I get lots of solicitations for libertarian groups and I’m very pleased that there are so many of them these days. I can’t possibly support them all but I recently ponied up for an organization called F.I.R.E. (Freedom for Individual Rights in Education). Their focus is on fighting suppression of free speech on college campuses. Thus, for example, FIRE announces its Speech Code of the Month for October 2013:
Salem State University in Massachusetts prohibits “cultural intolerance” in its residence halls—a broad ban that threatens debate on controversial issues in a place where students often speak the most freely. Making matters worse, the policy applies not only to “actions” but also to “omissions,” broadening its scope to include not only speech but also a student’s personal decision not to speak.
It burns me up to see self-appointed fascist administrators launching attacks on individuals who dare to speak their minds in unpopular ways. And yet, there is a problem, centered on the distinction between public and private institutions. Suppose a small Baptist college decided that students would not be allowed to mock Christianity or promote Islam on campus. Could there be any objection to such a policy? Now suppose that same college decided it would not admit black students. Any thoughtful libertarian would have to defend this policy, distasteful though it may be, on grounds of freedom of association. The bottom line is clear: owners of private colleges have every right to determine whom they will admit as students or hire as faculty and how they are required to act on campus.
Now what about state colleges such as Salem State? Such institutions are “public property,” an oxymoron if we think about it. “Property” denotes the right to use or dispose of some valuable asset, implying an exclusion of non-owners or others who have not been invited to use the property. On the other hand “public” means, if anything, that anybody is allowed to use the asset and nobody is excluded. Who owns San Jose State University where I teach? The California State University Board of Trustees is the most likely candidate, but the faculty has a lot of control through the faculty unions and faculty senates. The Governor and the legislators wield a lot of influence too. The citizens own the place in theory but the connection between SJSU and the citizenry is so remote that it might as well be non-existent. The lack of clarity about who owns the place is the source of most of the idiotic, wasteful, and sometimes downright offensive policies that we see at SJSU and all other government agencies.

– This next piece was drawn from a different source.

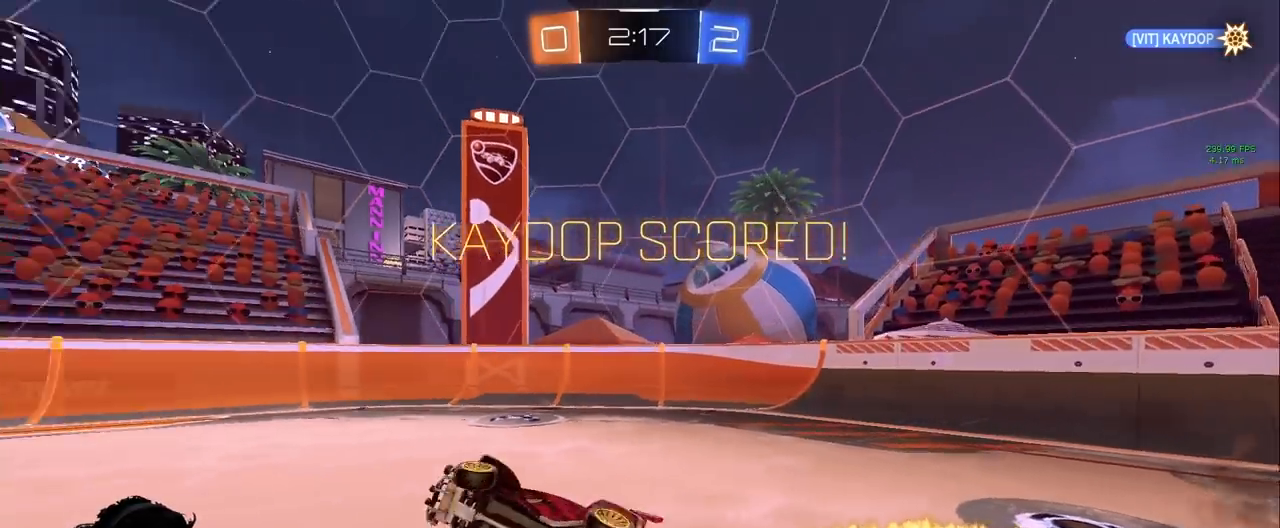
{"keys": ["a", "w"], "mouse": ["left"], "events": [[467, "mouse_left", "down"]]}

So what sort of speech is to be allowed at SJSU? I would say anything goes except shouting down lecturers. Objectionable behavior such as name-calling should be met with ostracism and boycotting or perhaps tit-for-tat. No need for prohibitions. But the people who have power over these matters no doubt see it differently.
Thinking about it more, there really isn’t any such thing as freedom of speech. Speech is not carried out in a vacuum (literally: there can be no sound waves!). If you’re speaking you are standing on someone’s property; if writing you’re using pen and paper or a computer. Land, pen, paper and computers are all resources whose owners have the right to determine who uses them and how. I have no right to invade your house and deliver a speech in your living room nor to grab your computer and compose a blog. Freedom of speech can only mean freedom to use one’s property, or the property of another who has given consent, for speaking purposes. (This, by the way, solves the fire-in-a-crowded-theater conundrum. Prohibitions on yelling “fire” are not a diminution of freedom of speech but rather a recognition of a theater owner’s right to control behavior on his property. See Rothbard’s excellent Ethics of Liberty p. 114.)
In the end, as Rothbard points out, there is no dichotomy between property rights and “civil” rights. There are only property rights, recognizing one’s own body as one’s primary form of property.